HL Mencken, declared, In a presidential election:

*‘all the odds were on the man who is, intrinsically, the most devious and mediocre’.

It was the logic of democracy, he said, that the people would one day get their heart’s desire and put a ‘downright moron’ in the White House.

While understandable, the widespread belief that George W Bush fulfilled Mencken’s prophecy has proved premature.” The Shortlest Daily

John Lee, an authority on foreign affairs, compares the malaise of democracy not to that of the 1930’s. He claims from the 1970’s to the 1990’s more than 30 countries moved to more democratic models, including East Germany and Russia, but that lately a reversal trend of more authoritarian governments is on the rise. He cites as examples, China’s Xi Jingping’s abolition of presidential terms, the Philippine’s Rodrigo Duterte’s 80% approval rating despite his illiberal extrajudicial executions, Turkey’s Erdogan and his increased power, Myanmar’s military junta holding Aung San Suu Kyi, hostage.

The exception appears to be Singapore. One can argue that even in the most democratic countries, anaemic leaders are captives of their parties.

Trump, despite his boorishness, is the exception.

Authoritarians claim they create order and efficiency while democracies create chaos and impede growth. It is important to remember Churchill’s adage:

“democracy is the worst form of government, except for all the others”.
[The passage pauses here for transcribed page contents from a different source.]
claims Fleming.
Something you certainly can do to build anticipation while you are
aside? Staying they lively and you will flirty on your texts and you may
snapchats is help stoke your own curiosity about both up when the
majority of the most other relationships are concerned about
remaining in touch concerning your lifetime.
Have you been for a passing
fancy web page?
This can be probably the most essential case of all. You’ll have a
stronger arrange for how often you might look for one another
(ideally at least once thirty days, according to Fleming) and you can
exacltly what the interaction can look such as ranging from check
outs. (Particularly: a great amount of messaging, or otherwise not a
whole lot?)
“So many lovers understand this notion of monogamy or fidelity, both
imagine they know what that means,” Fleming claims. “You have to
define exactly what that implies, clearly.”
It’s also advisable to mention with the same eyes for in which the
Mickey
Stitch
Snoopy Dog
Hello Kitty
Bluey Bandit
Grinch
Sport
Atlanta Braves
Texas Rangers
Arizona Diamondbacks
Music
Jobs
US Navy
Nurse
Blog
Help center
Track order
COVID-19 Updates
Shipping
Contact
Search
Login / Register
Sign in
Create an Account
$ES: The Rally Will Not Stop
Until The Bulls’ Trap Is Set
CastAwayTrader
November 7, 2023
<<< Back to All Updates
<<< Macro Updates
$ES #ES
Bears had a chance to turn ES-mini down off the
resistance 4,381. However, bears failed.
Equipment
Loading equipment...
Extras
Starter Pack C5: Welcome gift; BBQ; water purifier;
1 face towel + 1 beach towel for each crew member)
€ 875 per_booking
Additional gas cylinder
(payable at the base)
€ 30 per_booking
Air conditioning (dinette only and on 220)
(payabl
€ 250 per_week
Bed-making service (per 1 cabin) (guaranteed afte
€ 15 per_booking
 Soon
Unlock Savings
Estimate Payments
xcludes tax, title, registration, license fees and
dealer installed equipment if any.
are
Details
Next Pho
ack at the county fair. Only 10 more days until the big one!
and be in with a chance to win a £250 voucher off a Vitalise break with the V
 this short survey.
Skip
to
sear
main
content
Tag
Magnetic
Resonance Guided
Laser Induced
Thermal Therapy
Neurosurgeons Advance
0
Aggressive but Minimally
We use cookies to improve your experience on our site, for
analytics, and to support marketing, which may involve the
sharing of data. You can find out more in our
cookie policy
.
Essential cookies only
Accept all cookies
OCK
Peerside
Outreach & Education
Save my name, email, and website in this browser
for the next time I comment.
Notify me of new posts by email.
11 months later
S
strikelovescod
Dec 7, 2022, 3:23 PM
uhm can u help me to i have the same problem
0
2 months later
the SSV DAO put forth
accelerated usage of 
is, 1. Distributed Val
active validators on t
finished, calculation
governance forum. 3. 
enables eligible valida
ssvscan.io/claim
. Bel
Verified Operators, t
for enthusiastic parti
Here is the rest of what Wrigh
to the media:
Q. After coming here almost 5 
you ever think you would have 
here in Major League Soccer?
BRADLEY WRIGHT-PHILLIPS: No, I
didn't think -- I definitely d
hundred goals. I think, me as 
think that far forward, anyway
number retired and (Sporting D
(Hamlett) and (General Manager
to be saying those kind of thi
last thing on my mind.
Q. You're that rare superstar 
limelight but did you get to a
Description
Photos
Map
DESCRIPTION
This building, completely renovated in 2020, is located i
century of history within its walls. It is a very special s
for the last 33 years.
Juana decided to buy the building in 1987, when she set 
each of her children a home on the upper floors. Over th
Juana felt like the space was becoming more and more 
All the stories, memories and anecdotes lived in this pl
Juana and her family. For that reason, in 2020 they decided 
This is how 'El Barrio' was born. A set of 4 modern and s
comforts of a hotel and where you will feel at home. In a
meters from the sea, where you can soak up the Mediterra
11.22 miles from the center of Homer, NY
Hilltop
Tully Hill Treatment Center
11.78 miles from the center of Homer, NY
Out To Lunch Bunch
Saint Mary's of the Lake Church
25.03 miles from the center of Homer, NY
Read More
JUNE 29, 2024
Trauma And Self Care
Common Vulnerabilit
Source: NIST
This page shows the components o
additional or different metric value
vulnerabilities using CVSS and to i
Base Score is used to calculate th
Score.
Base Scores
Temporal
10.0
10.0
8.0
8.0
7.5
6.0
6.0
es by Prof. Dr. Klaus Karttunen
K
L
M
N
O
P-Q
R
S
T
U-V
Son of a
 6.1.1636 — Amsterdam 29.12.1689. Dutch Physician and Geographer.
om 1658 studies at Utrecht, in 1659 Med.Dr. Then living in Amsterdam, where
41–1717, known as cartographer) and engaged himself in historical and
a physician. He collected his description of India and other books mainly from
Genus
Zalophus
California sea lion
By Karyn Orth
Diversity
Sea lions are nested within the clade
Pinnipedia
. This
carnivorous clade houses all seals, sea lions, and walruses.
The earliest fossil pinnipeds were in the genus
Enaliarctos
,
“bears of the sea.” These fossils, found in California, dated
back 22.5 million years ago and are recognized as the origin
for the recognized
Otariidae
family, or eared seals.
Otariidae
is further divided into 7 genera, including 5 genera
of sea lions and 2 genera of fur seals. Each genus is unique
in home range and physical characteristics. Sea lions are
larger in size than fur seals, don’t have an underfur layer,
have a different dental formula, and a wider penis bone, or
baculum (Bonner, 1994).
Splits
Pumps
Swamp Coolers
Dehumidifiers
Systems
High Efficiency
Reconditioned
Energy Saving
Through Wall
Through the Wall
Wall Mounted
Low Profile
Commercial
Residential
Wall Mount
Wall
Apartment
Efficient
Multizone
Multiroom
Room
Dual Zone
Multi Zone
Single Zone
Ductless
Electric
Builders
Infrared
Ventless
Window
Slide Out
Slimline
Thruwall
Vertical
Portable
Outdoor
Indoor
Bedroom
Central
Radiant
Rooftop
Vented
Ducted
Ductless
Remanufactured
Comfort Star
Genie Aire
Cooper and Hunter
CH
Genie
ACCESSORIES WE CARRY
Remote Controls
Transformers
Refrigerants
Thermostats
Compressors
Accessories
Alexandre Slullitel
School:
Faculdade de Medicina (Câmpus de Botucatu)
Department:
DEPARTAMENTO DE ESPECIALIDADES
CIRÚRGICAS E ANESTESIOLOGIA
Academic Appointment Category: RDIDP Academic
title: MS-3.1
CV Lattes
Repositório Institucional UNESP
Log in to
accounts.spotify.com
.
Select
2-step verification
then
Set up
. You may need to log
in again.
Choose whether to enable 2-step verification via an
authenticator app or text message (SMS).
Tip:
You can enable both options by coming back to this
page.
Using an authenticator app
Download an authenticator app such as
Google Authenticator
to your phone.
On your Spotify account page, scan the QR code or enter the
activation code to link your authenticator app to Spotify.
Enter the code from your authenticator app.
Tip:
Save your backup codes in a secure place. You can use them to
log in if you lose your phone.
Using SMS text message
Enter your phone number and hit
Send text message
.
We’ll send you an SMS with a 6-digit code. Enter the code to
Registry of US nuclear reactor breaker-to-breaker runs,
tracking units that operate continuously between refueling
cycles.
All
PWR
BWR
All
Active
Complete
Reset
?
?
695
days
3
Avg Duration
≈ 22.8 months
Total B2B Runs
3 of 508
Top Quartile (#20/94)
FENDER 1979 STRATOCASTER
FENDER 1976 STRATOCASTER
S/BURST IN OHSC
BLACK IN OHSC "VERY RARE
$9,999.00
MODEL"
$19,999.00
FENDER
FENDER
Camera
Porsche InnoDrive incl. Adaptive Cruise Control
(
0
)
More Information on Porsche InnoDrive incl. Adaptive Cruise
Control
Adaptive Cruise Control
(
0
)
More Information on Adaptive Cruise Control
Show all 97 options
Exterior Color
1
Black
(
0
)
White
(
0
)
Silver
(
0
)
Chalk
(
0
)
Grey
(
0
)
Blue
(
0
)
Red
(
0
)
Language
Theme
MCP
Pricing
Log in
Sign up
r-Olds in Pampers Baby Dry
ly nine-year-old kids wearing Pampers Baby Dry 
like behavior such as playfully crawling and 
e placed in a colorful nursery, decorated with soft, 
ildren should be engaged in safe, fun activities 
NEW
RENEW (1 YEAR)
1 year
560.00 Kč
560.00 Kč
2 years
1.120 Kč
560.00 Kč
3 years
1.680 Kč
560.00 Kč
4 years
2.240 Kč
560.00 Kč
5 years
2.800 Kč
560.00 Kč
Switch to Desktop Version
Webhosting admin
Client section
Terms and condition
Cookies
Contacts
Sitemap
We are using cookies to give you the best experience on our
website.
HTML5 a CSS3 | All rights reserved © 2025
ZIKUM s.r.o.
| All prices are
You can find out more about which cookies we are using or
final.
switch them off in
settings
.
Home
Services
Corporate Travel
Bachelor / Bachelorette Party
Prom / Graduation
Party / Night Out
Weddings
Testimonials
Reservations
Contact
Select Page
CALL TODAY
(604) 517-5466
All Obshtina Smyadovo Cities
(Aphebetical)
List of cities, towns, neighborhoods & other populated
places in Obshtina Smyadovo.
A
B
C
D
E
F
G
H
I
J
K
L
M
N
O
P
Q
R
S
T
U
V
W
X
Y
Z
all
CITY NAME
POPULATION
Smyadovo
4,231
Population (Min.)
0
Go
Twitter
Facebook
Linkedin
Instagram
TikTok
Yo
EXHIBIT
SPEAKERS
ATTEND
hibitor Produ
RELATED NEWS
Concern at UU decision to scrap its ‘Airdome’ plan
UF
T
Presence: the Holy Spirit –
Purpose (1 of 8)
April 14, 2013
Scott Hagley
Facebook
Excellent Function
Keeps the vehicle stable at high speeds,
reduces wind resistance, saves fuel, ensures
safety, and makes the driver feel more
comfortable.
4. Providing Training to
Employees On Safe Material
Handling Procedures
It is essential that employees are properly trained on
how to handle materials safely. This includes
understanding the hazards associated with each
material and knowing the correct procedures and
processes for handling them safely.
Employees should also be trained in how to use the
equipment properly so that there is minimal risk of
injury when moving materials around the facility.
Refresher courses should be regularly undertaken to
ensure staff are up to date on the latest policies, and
Lee claims that “prolonged political, economic and social disasters occur in authoritarian systems that lack institutional capacities to self-correct”.

Encouraging signs occur in countries with histories of autocrats – Spain, the Baltic states, Serbia, Croatia…

We, the people, are the guardians and custodians of our freedoms through democratas - the power that is in everyone of us.

Democracy is not threatened by the actions of a few, but the > inactions of the many.

Edward Snowden - The Guardian

Answer to Mock Election: #

If you didn’t choose the first one, we missed out on the most outstanding leader of modern times - Franklin Delano Rooseveldt.

The second one is Sir Winston Churchill.

If you voted for the last one, you have just elected Adolf Hitler.